POSTED: Wednesday, September 18, 2013 - 5:52pm
UPDATED: Monday, December 30, 2013 - 12:45pm
(CNN) -- The Libyan government will not allow the FBI into Benghazi to arrest suspects for last year's deadly terror attack on the U.S. diplomatic mission, a top State Department official told a House panel on Wednesday.
Federal authorities have filed charges against suspects in connection with the September 11 attack on the mission and nearby CIA annex that killed Ambassador Christopher Stevens and three other Americans.
But Republicans on the House Foreign Affairs Committee said they were shocked nobody has been brought to justice.
"Not one terrorist perpetrator has been captured or killed, despite the president saying that this was his highest priority," said Rep. Ed Royce, the panel's Republican chairman.
Rep. Ted Poe added that CNN's Arwa Damon interviewed Ahmed Khattalah in broad daylight. Khattalah is the leader of a Libyan militia officials believe was involved in the assault and has been charged by federal prosecutors.
"After a year, we can't find these people but yet a CNN reporter can go to Benghazi at a hotel, at a coffee shop and have coffee with the suspected ringleader of (of this group) indicted by our government," Poe said. "Maybe the FBI ought to just ask the CNN reporter `how did you get a hold of this guy?'"
Undersecretary for Management Patrick Kennedy told the committee the security situation is too dangerous for U.S. authorities to enter Benghazi.
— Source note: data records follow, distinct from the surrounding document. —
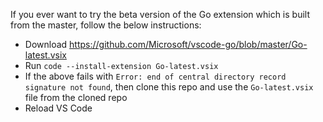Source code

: If you ever want to try the beta version of the Go extension which is built from the master, follow the below instructions:

- Download https://github.com/Microsoft/vscode-go/blob/master/Go-latest.vsix
- Run `code --install-extension Go-latest.vsix` 
- If the above fails with `Error: end of central directory record signature not found`, then clone this repo and use the `Go-latest.vsix` file from the cloned repo
- Reload VS Code
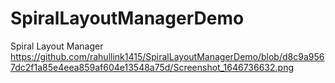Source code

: # SpiralLayoutManagerDemo
Spiral Layout Manager
https://github.com/rahullink1415/SpiralLayoutManagerDemo/blob/d8c9a9567dc2f1a85e4eea859af604e13548a75d/Screenshot_1646736632.png


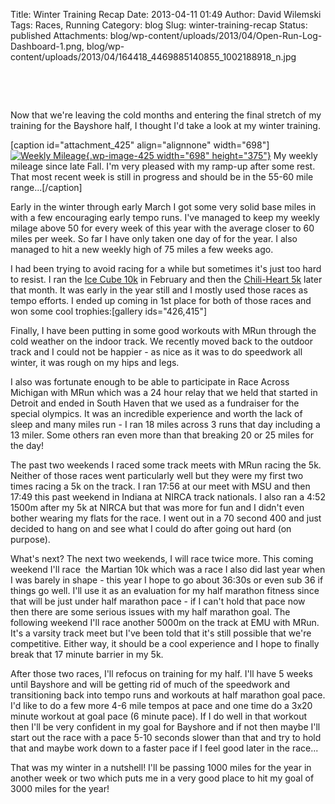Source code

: Title: Winter Training Recap
Date: 2013-04-11 01:49
Author: David Wilemski
Tags: Races, Running
Category: blog
Slug: winter-training-recap
Status: published
Attachments: blog/wp-content/uploads/2013/04/Open-Run-Log-Dashboard-1.png, blog/wp-content/uploads/2013/04/164418_4469885140855_1002188918_n.jpg

 

 

Now that we\'re leaving the cold months and entering the final stretch
of my training for the Bayshore half, I thought I\'d take a look at my
winter training.

\[caption id=\"attachment\_425\" align=\"alignnone\"
width=\"698\"\][![Weekly
Mileage](http://davidwilemski.com/blog/wp-content/uploads/2013/04/Open-Run-Log-Dashboard-1.png){.wp-image-425
width="698"
height="375"}](http://davidwilemski.com/blog/wp-content/uploads/2013/04/Open-Run-Log-Dashboard-1.png)
My weekly mileage since late Fall. I\'m very pleased with my ramp-up
after some rest. That most recent week is still in progress and should
be in the 55-60 mile range\...\[/caption\]

Early in the winter through early March I got some very solid base miles
in with a few encouraging early tempo runs. I\'ve managed to keep my
weekly milage above 50 for every week of this year with the average
closer to 60 miles per week. So far I have only taken one day of for the
year. I also managed to hit a new weekly high of 75 miles a few weeks
ago.[  
](http://davidwilemski.com/blog/wp-content/uploads/2013/04/Open-Run-Log-Dashboard-1.png)

I had been trying to avoid racing for a while but sometimes it\'s just
too hard to resist. I ran the [Ice Cube
10k](http://davidwilemski.com/blog/2013/02/ice-cube-10k-race-report/ "Ice Cube 10k Race Report") in
February and then the [Chili-Heart
5k](http://www.chiliheart5k.com/results.html) later that month. It was
early in the year still and I mostly used those races as tempo efforts.
I ended up coming in 1st place for both of those races and won some cool
trophies:\[gallery ids=\"426,415\"\]

Finally, I have been putting in some good workouts with MRun through the
cold weather on the indoor track. We recently moved back to the outdoor
track and I could not be happier - as nice as it was to do speedwork all
winter, it was rough on my hips and legs.

I also was fortunate enough to be able to participate in Race Across
Michigan with MRun which was a 24 hour relay that we held that started
in Detroit and ended in South Haven that we used as a fundraiser for the
special olympics. It was an incredible experience and worth the lack of
sleep and many miles run - I ran 18 miles across 3 runs that day
including a 13 miler. Some others ran even more than that breaking 20 or
25 miles for the day!

The past two weekends I raced some track meets with MRun racing the 5k.
Neither of those races went particularly well but they were my first two
times racing a 5k on the track. I ran 17:56 at our meet with MSU and
then 17:49 this past weekend in Indiana at NIRCA track nationals. I also
ran a 4:52 1500m after my 5k at NIRCA but that was more for fun and I
didn\'t even bother wearing my flats for the race. I went out in a 70
second 400 and just decided to hang on and see what I could do after
going out hard (on purpose).

What\'s next? The next two weekends, I will race twice more. This coming
weekend I\'ll race  the Martian 10k which was a race I also did last
year when I was barely in shape - this year I hope to go about 36:30s or
even sub 36 if things go well. I\'ll use it as an evaluation for my half
marathon fitness since that will be just under half marathon pace - if I
can\'t hold that pace now then there are some serious issues with my
half marathon goal. The following weekend I\'ll race another 5000m on
the track at EMU with MRun. It\'s a varsity track meet but I\'ve been
told that it\'s still possible that we\'re competitive. Either way, it
should be a cool experience and I hope to finally break that 17 minute
barrier in my 5k.

After those two races, I\'ll refocus on training for my half. I\'ll have
5 weeks until Bayshore and will be getting rid of much of the speedwork
and transitioning back into tempo runs and workouts at half marathon
goal pace. I\'d like to do a few more 4-6 mile tempos at pace and one
time do a 3x20 minute workout at goal pace (6 minute pace). If I do well
in that workout then I\'ll be very confident in my goal for Bayshore and
if not then maybe I\'ll start out the race with a pace 5-10 seconds
slower than that and try to hold that and maybe work down to a faster
pace if I feel good later in the race\...

That was my winter in a nutshell! I\'ll be passing 1000 miles for the
year in another week or two which puts me in a very good place to hit my
goal of 3000 miles for the year!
While he said the United States was "working with the Libyan government," he did not offer specifics.
"Benghazi has taken, even since the events of 9/11, a serious turn for the worse. Yes, they will let journalists in, but they are not letting U.S. law enforcement in to arrest people there because the government of Libya is not in control to that degree," Kennedy said.
Kennedy also faced criticism from House Republicans that the State Department did not hold senior agency officials accountable for security shortcomings ahead of the attack.
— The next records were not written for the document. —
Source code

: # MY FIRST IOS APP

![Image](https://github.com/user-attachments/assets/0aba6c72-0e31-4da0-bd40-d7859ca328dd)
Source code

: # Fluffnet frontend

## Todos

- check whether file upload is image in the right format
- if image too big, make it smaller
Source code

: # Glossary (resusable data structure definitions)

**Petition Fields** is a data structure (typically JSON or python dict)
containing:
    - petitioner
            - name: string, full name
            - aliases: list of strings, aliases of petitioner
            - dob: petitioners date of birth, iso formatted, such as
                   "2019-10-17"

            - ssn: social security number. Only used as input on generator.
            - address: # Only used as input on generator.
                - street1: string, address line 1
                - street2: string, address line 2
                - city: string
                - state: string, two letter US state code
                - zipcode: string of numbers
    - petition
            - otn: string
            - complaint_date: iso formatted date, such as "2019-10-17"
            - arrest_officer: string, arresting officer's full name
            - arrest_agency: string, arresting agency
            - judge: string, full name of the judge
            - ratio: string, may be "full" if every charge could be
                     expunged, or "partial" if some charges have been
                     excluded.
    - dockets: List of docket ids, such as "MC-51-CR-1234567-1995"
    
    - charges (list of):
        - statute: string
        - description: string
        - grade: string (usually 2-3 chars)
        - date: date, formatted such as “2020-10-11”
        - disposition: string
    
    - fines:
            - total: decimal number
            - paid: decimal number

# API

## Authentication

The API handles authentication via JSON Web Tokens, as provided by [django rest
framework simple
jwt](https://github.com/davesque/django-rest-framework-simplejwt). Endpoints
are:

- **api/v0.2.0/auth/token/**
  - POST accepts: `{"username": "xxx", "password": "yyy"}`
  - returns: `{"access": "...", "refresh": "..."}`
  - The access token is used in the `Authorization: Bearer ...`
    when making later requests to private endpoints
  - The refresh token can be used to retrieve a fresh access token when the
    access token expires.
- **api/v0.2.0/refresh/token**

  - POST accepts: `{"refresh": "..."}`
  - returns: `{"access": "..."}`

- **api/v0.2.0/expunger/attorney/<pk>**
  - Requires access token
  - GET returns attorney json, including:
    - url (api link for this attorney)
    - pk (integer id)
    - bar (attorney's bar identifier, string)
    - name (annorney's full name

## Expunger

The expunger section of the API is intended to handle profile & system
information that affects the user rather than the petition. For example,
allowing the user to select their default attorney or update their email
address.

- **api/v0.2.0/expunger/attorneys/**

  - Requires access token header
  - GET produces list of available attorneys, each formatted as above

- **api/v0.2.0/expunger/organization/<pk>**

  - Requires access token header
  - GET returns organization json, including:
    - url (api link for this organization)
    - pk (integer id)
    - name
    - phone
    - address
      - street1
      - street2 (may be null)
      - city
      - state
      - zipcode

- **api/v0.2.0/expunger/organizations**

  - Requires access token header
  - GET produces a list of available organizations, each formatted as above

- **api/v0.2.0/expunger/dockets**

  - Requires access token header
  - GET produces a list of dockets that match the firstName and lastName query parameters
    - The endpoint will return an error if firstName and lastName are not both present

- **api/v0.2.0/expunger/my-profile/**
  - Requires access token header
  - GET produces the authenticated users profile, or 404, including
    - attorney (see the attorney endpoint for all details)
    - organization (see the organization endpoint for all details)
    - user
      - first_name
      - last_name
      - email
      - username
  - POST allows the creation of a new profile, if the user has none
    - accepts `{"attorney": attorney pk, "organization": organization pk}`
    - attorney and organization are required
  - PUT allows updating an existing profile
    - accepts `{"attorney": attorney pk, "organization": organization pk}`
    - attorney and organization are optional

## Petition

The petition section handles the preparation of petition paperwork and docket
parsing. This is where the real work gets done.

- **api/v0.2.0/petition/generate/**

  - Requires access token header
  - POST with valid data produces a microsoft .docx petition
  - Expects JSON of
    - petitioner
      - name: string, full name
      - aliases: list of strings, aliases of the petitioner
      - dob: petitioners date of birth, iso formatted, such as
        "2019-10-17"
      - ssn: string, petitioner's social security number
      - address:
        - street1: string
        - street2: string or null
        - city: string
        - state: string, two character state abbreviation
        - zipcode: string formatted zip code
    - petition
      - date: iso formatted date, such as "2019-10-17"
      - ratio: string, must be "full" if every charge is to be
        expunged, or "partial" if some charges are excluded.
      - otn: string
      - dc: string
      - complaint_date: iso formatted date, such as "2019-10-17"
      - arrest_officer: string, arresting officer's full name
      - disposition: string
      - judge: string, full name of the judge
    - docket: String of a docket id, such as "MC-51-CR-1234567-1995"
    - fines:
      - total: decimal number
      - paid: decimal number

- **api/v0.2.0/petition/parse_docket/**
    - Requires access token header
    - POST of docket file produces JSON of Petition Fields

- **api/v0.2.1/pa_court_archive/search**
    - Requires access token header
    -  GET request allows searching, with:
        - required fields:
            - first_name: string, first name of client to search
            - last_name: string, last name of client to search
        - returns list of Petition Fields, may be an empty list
"No State Department personnel have been fired or even disciplined," said Rep. Ed Royce. "No one has missed a paycheck."
The hearing was the first of three this week scheduled by House Republican leadership as part of its ongoing investigation into the Obama administration's conduct leading up to, during and following the attack.
Republicans have said the State Department ignored requests for additional security and scapegoated midlevel officials to protect the leadership of the department, including then-Secretary of State Hillary Clinton.
Four State Department employees were removed from their posts and placed on administrative leave last December following an independent review of the attack. Secretary of State John Kerry last month reinstated the officials to new jobs, which State Department officials said have less responsibility.
Kennedy told the committee that reassigning the employees amounted to "serious accountability," although Rep. Ileana Ros-Lehtinen, a Republican, said the State Department did little more than "shuffle the deck chairs."
An independent panel on the Benghazi attack blamed the State Department's diplomatic security bureau, which is overseen by Kennedy, for failing to implement adequate security at the Benghazi post.
The Accountability Review Board, led by former Ambassador Thomas Pickering, made 29 recommendations, one of which was another independent review to identify "best practices" in the public and private sectors in security intelligence, risk management and accountability, all areas where problems were identified at the State Department.
That panel, led by former Secret Service Director Mark Sullivan, warned that the State Department did not pay enough attention to the bureau overseeing security for 275 diplomatic posts and called for it to be elevated in its importance to deal with a growing threat.
As a result of the Benghazi attack, the State Department created a new position of deputy assistant secretary of state for high threat posts and has begun to beef up security and improve training.
But the Sullivan panel's report found those steps to be inadequate without establishing clear lines of authority and responsibility for diplomatic security were lacking. A new undersecretary, the report said, would be responsible for "conducting threat and vulnerability assessments to identify risk" and recommending safeguards. Kennedy said on Wednesday that the undersecretary job was being examined.
"We will do everything we can to deter and mitigate the effectiveness of any attack, but we will not, even with willing and capable governments as our partners stop terrorists or extremists from mounting attacks against us in all cases," Mr. Kennedy said, adding that global diplomacy was an inherently dangerous job.
On Thursday, Pickering and former Joint Chiefs Chairman, Adm. Mike Mullen, who was also on the Accountability Review Board, will testify before the House Oversight and Government Reform Committee, as will Mark Sullivan.
The House Armed Services Committee panel will also meet Thursday to examine the military's preparedness to respond to terrorist attacks like the one in Benghazi.